The term “machine learning” strikes fear into the hearts of some pathologists who worry that computer-assisted diagnosis will ultimately replace their professionally honed yet subjective interpretations of microscopic disease pathology. In fact, the work of Dr. Nagata and colleagues shows how machine learning can be a tool to perfect our classification of disease and validate the significance of morphologic findings with respect to clinically relevant disease subtyping.8 The associations they found show that MDS morphology is indeed (at least in part) an expression of the underlying mutation patterns, and that the morphologic features we see associate in nonrandom ways to reflect subgroups of MDS with different clinical outcomes.

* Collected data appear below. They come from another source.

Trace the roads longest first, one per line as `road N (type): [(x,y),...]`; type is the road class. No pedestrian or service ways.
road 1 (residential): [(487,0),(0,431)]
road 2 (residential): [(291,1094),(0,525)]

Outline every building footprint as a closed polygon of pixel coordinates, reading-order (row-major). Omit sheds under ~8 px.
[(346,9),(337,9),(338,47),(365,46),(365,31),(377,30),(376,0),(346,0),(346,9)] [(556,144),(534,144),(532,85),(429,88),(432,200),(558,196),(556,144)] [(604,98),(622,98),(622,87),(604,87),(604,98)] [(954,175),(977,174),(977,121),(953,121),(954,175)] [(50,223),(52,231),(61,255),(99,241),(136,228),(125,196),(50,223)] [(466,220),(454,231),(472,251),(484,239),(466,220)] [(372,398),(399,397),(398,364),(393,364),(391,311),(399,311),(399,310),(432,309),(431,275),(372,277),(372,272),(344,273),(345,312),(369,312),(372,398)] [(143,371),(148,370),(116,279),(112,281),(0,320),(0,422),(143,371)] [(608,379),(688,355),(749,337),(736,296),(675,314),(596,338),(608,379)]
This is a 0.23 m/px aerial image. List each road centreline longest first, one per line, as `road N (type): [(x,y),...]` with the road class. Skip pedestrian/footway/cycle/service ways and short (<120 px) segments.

While it is encouraging that this analysis confirmed the validity of some MDS subtypes devised decades ago, it also encourages us to do better in the future by incorporating both molecular and morphologic features in an improved and truly evidence-based MDS classification system. Going forward, artificial intelligence bioinformatics will undoubtedly be a critical tool in this process.
Dr. Hasserjian indicated no relevant conflicts of interest.